An exact copy of the listing below is the answer, with the pictures removed.
--------------------
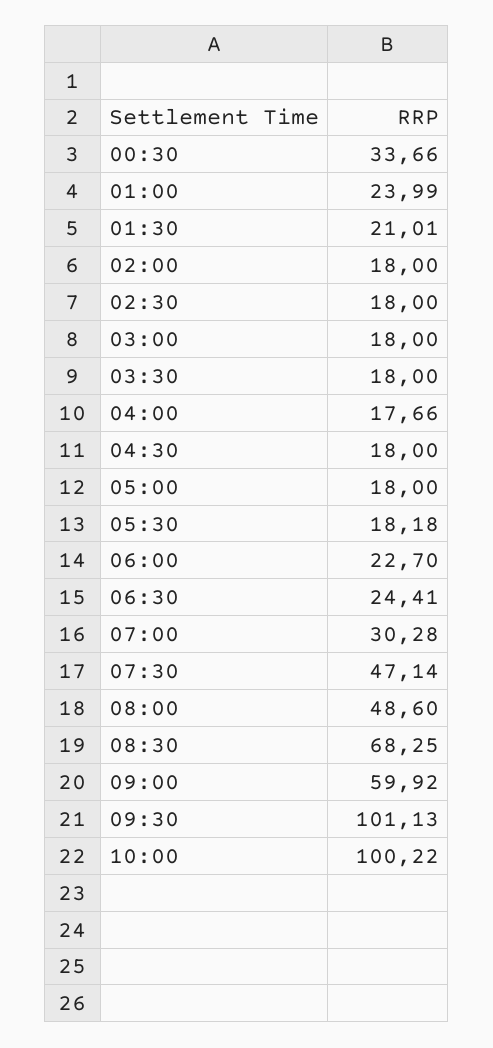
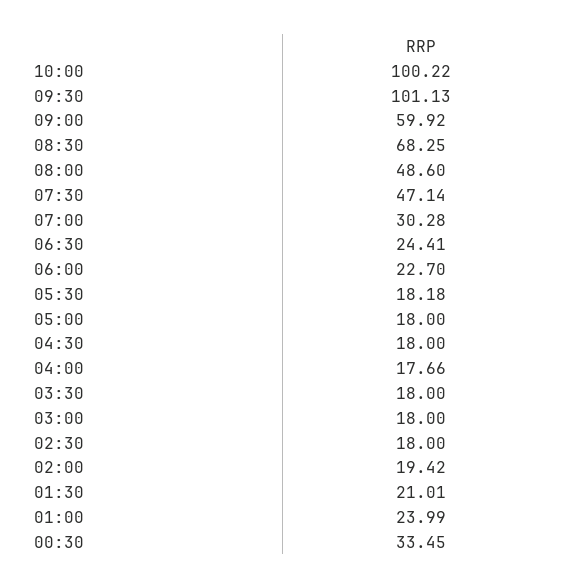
  {
-   "00:30": 33.66,
+   "00:30": 33.45,
    "01:00": 23.99,
    "01:30": 21.01,
-   "02:00": 18,
+   "02:00": 19.42,
    "02:30": 18,
    "03:00": 18,
    "03:30": 18,
    "04:00": 17.66,
    "04:30": 18,
    "05:00": 18,
    "05:30": 18.18,
    "06:00": 22.7,
    "06:30": 24.41,
    "07:00": 30.28,
    "07:30": 47.14,
    "08:00": 48.6,
    "08:30": 68.25,
    "09:00": 59.92,
    "09:30": 101.13,
    "10:00": 100.22
  }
--------------------
Solution
  {
-   "00:30": 33.66,
+   "00:30": 33.45,
    "01:00": 23.99,
    "01:30": 21.01,
-   "02:00": 18,
+   "02:00": 19.42,
    "02:30": 18,
    "03:00": 18,
    "03:30": 18,
    "04:00": 17.66,
    "04:30": 18,
    "05:00": 18,
    "05:30": 18.18,
    "06:00": 22.7,
    "06:30": 24.41,
    "07:00": 30.28,
    "07:30": 47.14,
    "08:00": 48.6,
    "08:30": 68.25,
    "09:00": 59.92,
    "09:30": 101.13,
    "10:00": 100.22
  }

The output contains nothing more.